((

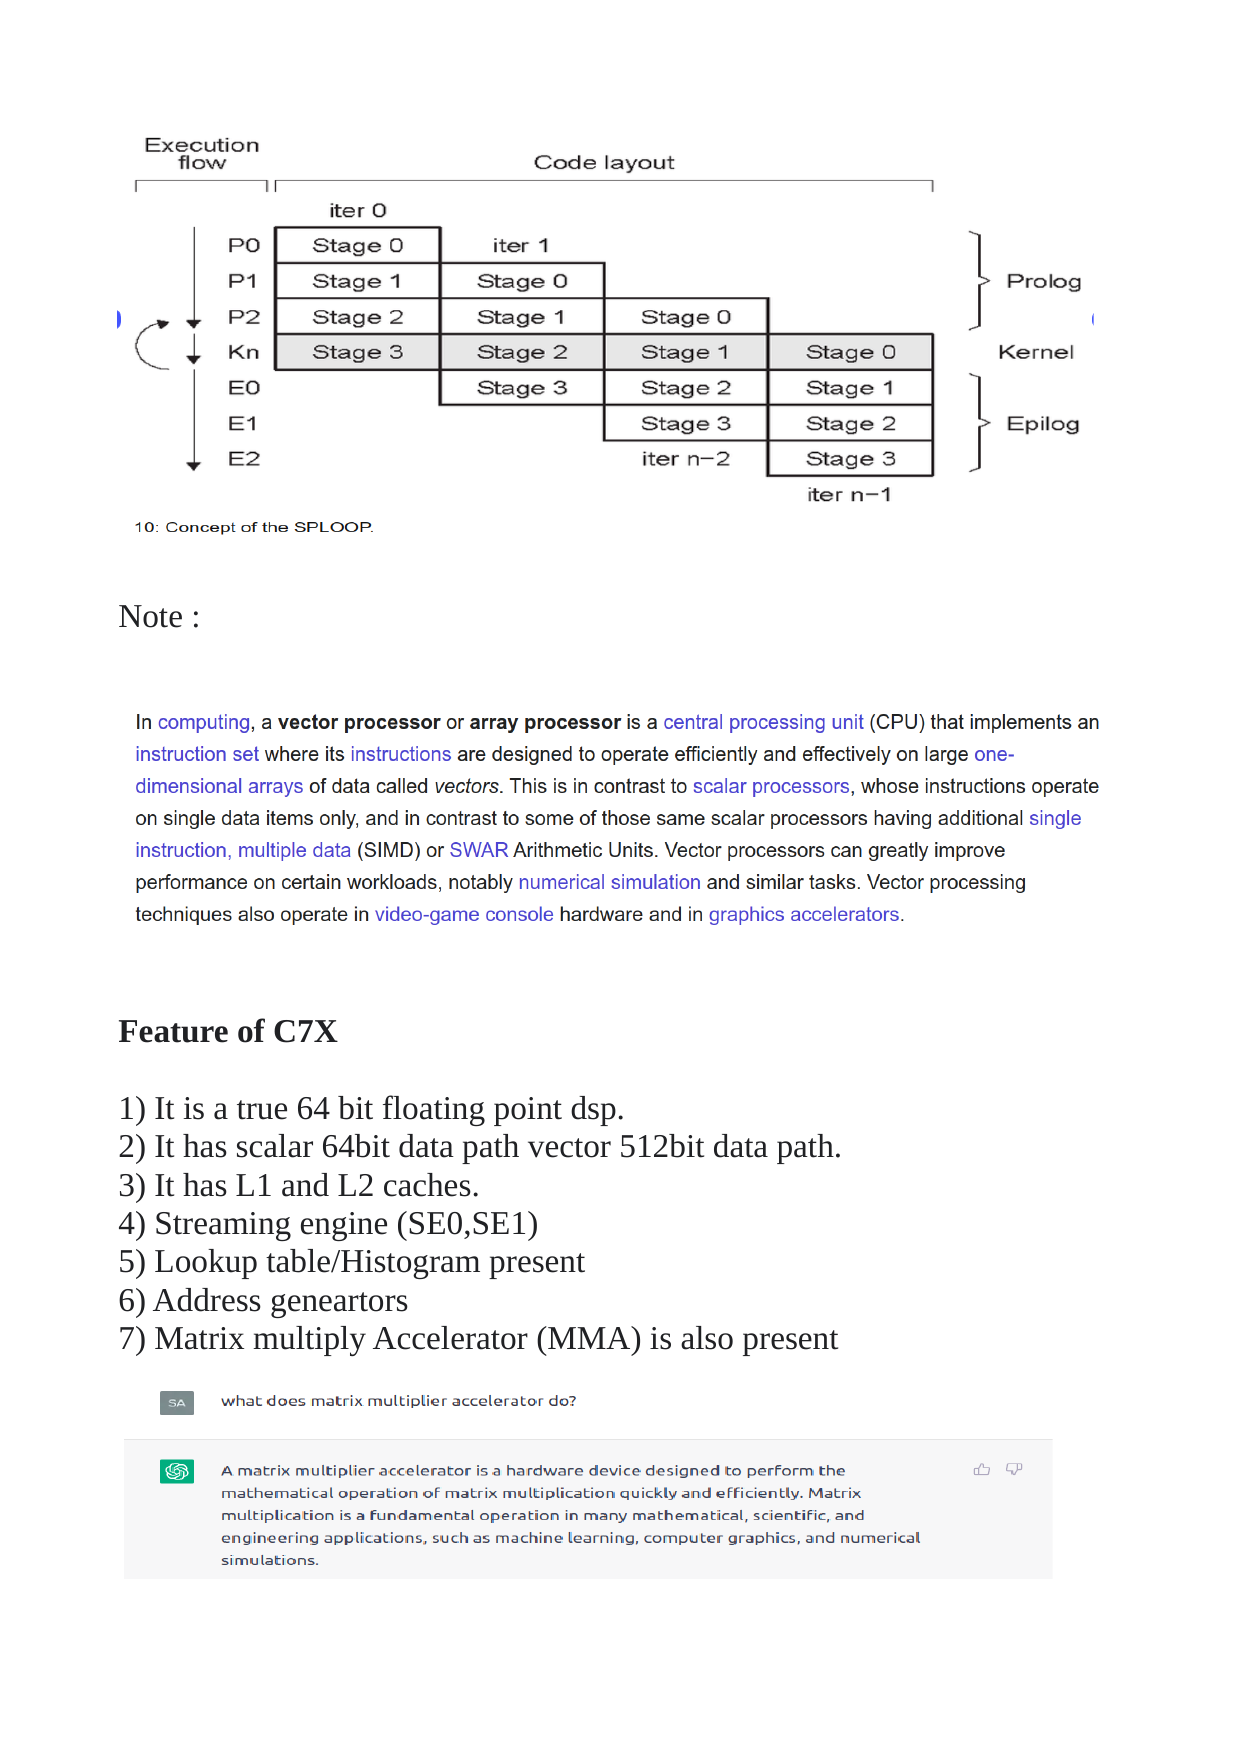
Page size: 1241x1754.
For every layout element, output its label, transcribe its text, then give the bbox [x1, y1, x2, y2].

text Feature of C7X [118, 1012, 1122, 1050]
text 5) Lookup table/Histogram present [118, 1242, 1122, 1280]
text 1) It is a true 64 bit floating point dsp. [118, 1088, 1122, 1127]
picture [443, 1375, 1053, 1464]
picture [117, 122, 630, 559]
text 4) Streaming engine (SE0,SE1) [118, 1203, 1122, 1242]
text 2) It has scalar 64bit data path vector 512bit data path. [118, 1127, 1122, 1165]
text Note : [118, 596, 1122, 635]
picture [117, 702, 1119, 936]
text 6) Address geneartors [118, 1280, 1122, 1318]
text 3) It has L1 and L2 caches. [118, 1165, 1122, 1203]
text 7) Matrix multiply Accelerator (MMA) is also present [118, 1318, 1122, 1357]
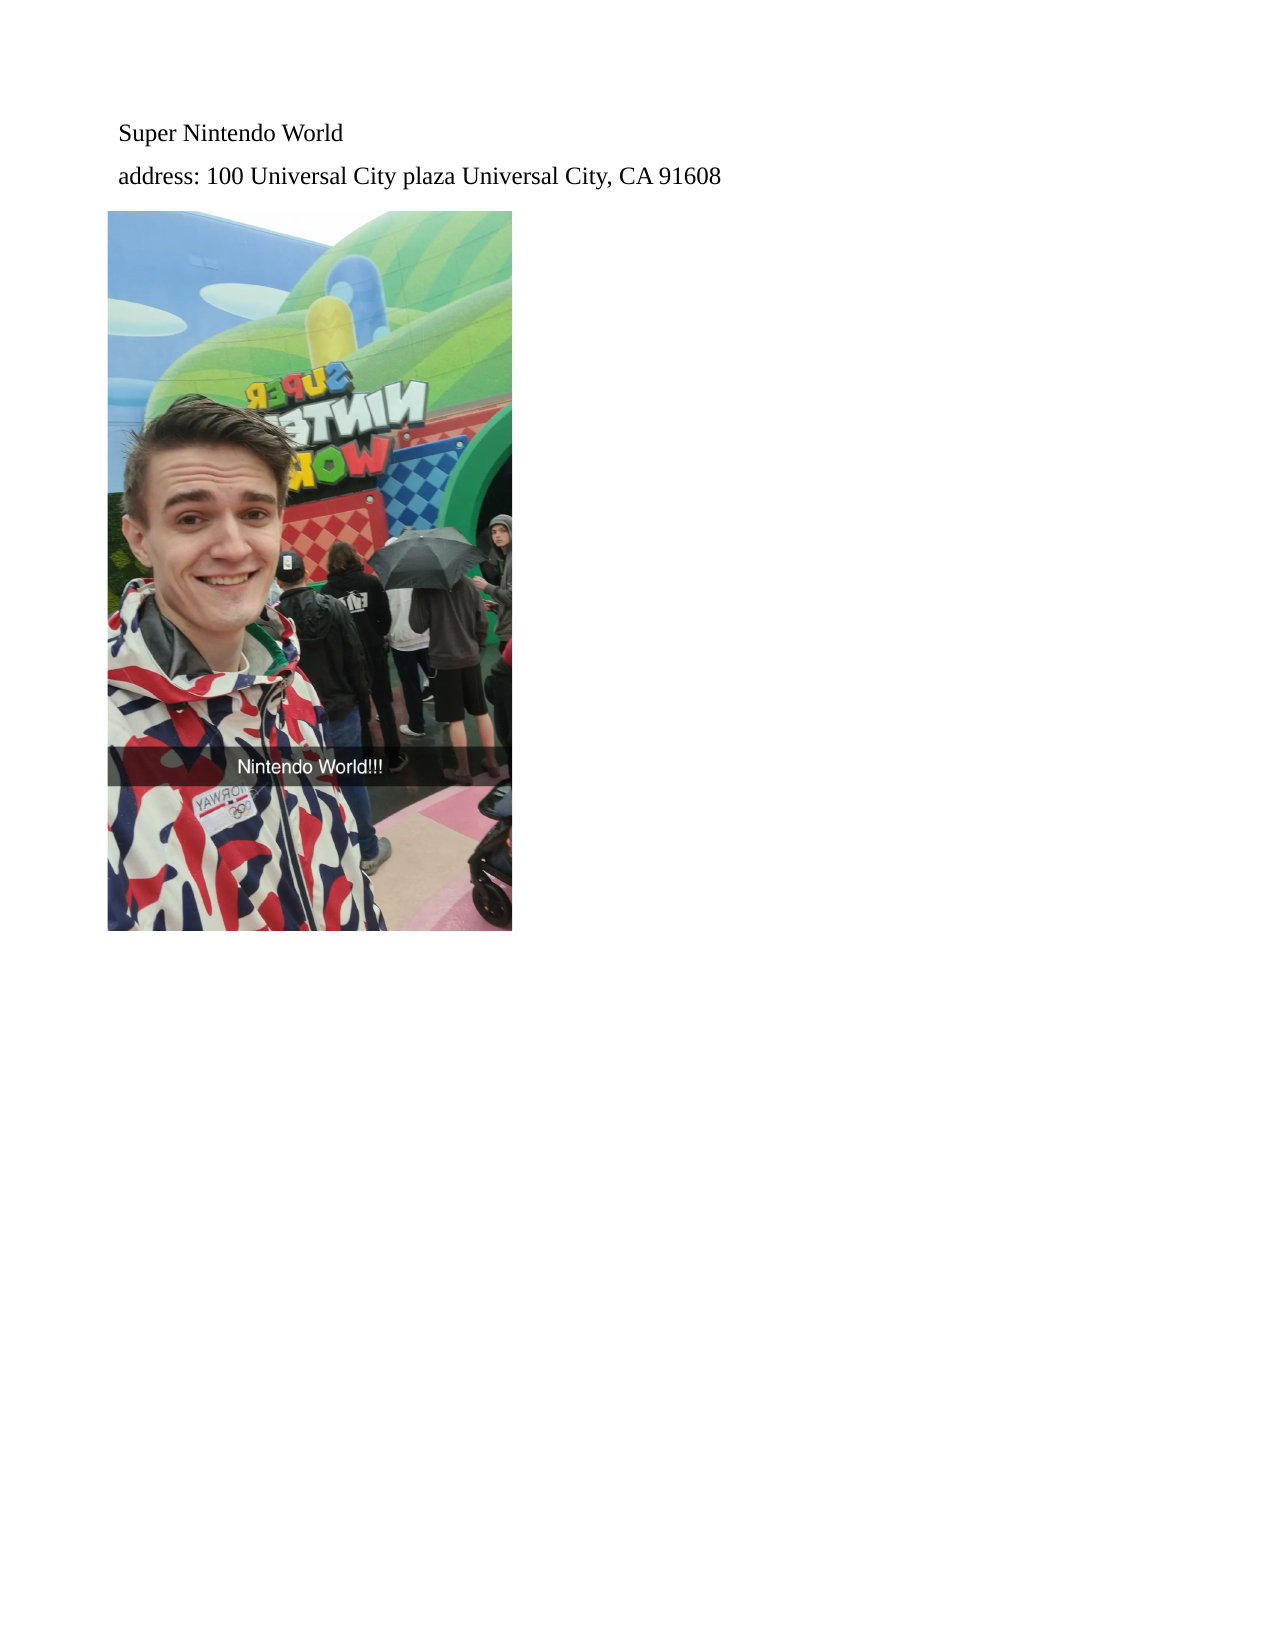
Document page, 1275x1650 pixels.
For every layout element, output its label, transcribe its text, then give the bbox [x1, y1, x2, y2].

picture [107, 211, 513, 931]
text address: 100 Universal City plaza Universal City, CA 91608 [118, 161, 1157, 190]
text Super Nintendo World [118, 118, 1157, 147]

))

- [Exercise brief]: Copy every line of the records above without changing a word, and leave out the pictures.

- [Answer below]:
Page size: 1241x1754.
For every layout element, output its label, transcribe its text, then give the bbox [x1, y1, x2, y2].

text Feature of C7X [118, 1012, 1122, 1050]
text 5) Lookup table/Histogram present [118, 1242, 1122, 1280]
text 1) It is a true 64 bit floating point dsp. [118, 1088, 1122, 1127]
picture [443, 1375, 1053, 1464]
picture [117, 122, 630, 559]
text 4) Streaming engine (SE0,SE1) [118, 1203, 1122, 1242]
text 2) It has scalar 64bit data path vector 512bit data path. [118, 1127, 1122, 1165]
text Note : [118, 596, 1122, 635]
picture [117, 702, 1119, 936]
text 6) Address geneartors [118, 1280, 1122, 1318]
text 3) It has L1 and L2 caches. [118, 1165, 1122, 1203]
text 7) Matrix multiply Accelerator (MMA) is also present [118, 1318, 1122, 1357]
Document page, 1275x1650 pixels.
For every layout element, output its label, transcribe its text, then give the bbox [x1, y1, x2, y2].

picture [107, 211, 513, 931]
text address: 100 Universal City plaza Universal City, CA 91608 [118, 161, 1157, 190]
text Super Nintendo World [118, 118, 1157, 147]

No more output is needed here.